Lane: Class-wide allegations of overtime pay and meal and rest break violations frequently arise from improper rounding practices for non-exempt employees (e.g. employers round employees’ time punches in a way that always results in employees losing money for time worked.) Many class actions also result from misclassification of non-exempt employees as exempt. These employees most frequently allege they did not spend more than 50% of their time performing exempt duties, as required, and/or they failed to receive the minimum exempt annual salary. Giving an employee the title of “manager” and/or paying them on a salary basis is not, by itself, sufficient to make an employee exempt. Employers may also be liable for ignoring the changing minimum salary threshold, which is at least two times the state minimum wage for full-time employment. Because the California minimum wage has recently increased annually, the minimum salary for exempt employees has also necessary increased each year. There is also risk for employers who are unaware that, except in limited instances, employers may not reduce exempt employees’ pay for partial hours worked.

Can an employer legally impose a rule barring the employment of job applicants with criminal records?

Reed Smith Team: Such a rule would run contrary to California law. California law requires employers with five or more employees to comply with numerous procedures regarding the use of the criminal history information of applicants. Under California’s Ban the Box law, employers are, in most circumstances, prohibited from making an inquiry or seeking a background check until after a conditional offer of employment has been made. Employers also cannot consider certain offenses even after a conditional offer of employment is made, including a non-outstanding arrests not followed by a conviction and convictions that have been sealed or expunged. Even if a conviction history is found, employers must make an individualized assessment and consider certain factors to determine if the criminal history “has a direct and adverse relationship with the specific duties of the job that justify denying the applicant the position.” Before an offer is revoked, the employer must provide written notice to the applicant of the conviction history and allow the applicant five business days to respond. After considering any response, the employer must then send a separate written notice to the applicant if it would like to revoke the offer. Some localities, including Los Angeles and San Francisco, have additional requirements.

What can employers do to remain current on the ever-evolving business and employment law trends?

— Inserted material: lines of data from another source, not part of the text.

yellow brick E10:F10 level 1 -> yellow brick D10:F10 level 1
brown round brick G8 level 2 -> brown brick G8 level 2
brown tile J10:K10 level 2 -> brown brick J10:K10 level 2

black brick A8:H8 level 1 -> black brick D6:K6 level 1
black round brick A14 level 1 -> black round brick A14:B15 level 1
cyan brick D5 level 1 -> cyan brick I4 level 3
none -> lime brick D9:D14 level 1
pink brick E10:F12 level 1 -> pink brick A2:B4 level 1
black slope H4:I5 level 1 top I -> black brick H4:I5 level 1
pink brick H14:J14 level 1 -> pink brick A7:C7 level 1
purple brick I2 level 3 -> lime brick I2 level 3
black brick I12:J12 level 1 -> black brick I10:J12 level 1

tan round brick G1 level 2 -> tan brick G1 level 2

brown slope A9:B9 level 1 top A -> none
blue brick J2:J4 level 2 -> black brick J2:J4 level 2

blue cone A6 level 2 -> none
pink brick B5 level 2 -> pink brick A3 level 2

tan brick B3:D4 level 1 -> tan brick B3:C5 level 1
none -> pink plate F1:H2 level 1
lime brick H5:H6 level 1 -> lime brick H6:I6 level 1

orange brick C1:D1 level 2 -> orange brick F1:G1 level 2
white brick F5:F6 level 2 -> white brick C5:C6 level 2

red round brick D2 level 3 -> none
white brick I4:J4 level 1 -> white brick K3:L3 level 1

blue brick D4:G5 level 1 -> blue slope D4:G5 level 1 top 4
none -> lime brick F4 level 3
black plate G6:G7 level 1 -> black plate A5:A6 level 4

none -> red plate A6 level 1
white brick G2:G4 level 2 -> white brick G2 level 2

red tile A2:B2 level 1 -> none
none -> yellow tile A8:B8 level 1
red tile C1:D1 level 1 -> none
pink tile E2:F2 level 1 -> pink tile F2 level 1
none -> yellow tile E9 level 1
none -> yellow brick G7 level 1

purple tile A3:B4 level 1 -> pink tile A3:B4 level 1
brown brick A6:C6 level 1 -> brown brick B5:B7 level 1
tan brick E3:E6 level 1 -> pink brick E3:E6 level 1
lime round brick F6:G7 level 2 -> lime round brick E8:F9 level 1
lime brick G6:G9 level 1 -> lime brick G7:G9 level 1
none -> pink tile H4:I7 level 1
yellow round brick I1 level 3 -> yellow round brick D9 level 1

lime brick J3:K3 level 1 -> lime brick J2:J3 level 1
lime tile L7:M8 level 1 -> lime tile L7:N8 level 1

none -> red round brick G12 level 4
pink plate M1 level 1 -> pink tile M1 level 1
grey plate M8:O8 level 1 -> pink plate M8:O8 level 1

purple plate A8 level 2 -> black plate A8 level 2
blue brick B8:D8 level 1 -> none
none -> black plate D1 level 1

Cole: Employers should invest resources to hire experienced, competent human resources professionals for their organization and retain experienced employment law counsel to work with their HR teams. It is important that counsel and HR are well versed and familiar with the nuances of California employment law, as opposed to simply a knowledge of general or federal employment regulations. California employment law differs greatly from the employment laws of other jurisdictions, so a specific awareness of the ways in which California law is different is critical. Employers should also take advantage of the educational resources offered by California employment counsel, such as onsite trainings on wage and hour and leave law compliance and annual updates on the changes in California employment law.